Below is a list of retailers and manufacturers you can contact for information on where to find this month's merchandise. To buy the apparel and equipment shown on pages 37, 51--52, 92--93, 96--97, 128--129 and 179, check the listings below to find the stores nearest you.
Getting a reaction from an early voice-recognition gadget was like dealing with a drunk buddy. You could tell it what to do over and over again, but it would just sit there. Fortunately, the technology has sobered up over the past decade, and there are a zillion new--and functional--applications. Some, such as MGA Entertainment's CommandoBot robot (below, far right), learn the nuances of your voice and then perform tricks on demand. ("CommandoBot, launch tomahawks," you say. "Yes, master," it responds, firing plastic toy missiles at your boss' ankles.) Others comprehend orders, regardless of who's giving them. The latter type of voice recognition is referred to as "speaker independent," says Todd Mozer, president of Sensory, Inc., manufacturer of the voice chip in CommandoBot as well as chips used by NASA to record sounds in space. More sophisticated (and more costly) speaker independent chips are typically incorporated into car navigation systems and car stereos, such as JVC's new El Kameleon KD-LX50 CD receiver ($430). "You could have a rotten cold, or pick up a Texas twang, and these products will still function because they've been programmed to learn all varieties of American English," says Mozer. Undoubtedly, telling your car stereo to change radio stations is far safer than taking your eyes off the road to push buttons.
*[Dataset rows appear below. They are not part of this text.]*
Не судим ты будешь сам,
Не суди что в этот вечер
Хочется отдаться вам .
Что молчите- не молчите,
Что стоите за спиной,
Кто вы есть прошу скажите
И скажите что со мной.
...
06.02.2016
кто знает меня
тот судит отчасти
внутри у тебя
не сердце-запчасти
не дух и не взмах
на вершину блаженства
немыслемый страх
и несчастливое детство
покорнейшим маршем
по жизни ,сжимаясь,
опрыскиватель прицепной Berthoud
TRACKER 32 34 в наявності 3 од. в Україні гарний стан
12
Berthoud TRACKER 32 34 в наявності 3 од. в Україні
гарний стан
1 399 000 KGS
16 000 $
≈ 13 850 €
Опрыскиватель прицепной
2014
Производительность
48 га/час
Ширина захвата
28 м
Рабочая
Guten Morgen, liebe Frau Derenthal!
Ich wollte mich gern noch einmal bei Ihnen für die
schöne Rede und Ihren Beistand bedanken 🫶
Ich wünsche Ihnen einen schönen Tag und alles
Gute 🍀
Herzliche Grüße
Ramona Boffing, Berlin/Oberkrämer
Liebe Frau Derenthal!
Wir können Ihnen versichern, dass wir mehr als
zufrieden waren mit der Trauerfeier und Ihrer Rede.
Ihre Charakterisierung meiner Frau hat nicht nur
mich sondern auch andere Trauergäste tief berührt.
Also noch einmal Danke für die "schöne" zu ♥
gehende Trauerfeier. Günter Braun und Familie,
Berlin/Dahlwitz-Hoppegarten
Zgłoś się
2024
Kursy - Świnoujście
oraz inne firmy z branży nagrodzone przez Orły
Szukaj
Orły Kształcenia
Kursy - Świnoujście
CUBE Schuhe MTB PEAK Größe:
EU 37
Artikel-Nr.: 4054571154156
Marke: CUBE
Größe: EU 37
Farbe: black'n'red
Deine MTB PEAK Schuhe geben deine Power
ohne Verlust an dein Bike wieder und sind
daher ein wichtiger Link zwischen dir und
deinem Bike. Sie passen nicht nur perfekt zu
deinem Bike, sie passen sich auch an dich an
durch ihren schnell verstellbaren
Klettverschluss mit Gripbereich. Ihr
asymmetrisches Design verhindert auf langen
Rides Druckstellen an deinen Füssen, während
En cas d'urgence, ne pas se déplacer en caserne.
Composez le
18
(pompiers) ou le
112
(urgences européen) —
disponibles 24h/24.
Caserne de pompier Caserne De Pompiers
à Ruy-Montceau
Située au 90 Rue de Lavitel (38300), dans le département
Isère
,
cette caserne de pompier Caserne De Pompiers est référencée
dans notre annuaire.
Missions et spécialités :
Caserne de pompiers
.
Likewise, a car navigation system such as Blaupunkt's TravelPilot (above), which uses speech synthesis to provide turn-by-turn directions, is less hazardous than a system that requires you to study a map while driving. "Enhanced safety is the most obvious benefit of speech technology," says Mozer. That's why we're also seeing it in cellular phones. (The Ericsson T18z pictured here is one of several models that automatically dials a person's number after you speak her name into the handset.) Pure convenience is another bonus. There are products that let you turn on the lights and change TV channels via voice command, and software that can transcribe voice recordings into text. Note taking could become obsolete, as could typing. With a headset such as the one by Plantronics (pictured), you can dictate documents to your computer. "Eventually, everything that currently has buttons will accept voice commands," Mozer says. "I call it the Buttonless Society." We call it pretty cool.